WHAT YOU NEED TO DO: Within the listing that follows, how many lines contain the word "down"? Only the number is wanted.

--------

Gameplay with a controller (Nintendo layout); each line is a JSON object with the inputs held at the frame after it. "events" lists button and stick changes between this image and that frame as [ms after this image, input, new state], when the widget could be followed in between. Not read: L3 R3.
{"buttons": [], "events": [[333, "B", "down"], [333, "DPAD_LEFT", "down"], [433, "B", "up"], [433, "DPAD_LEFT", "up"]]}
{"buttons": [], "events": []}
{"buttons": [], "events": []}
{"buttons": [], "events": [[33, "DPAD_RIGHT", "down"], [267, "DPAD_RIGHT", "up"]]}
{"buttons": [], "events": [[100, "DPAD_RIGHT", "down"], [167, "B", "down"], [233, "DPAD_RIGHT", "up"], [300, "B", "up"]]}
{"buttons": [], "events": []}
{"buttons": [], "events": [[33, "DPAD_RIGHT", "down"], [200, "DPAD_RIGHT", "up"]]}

--------

EXPECTED ANSWER: 4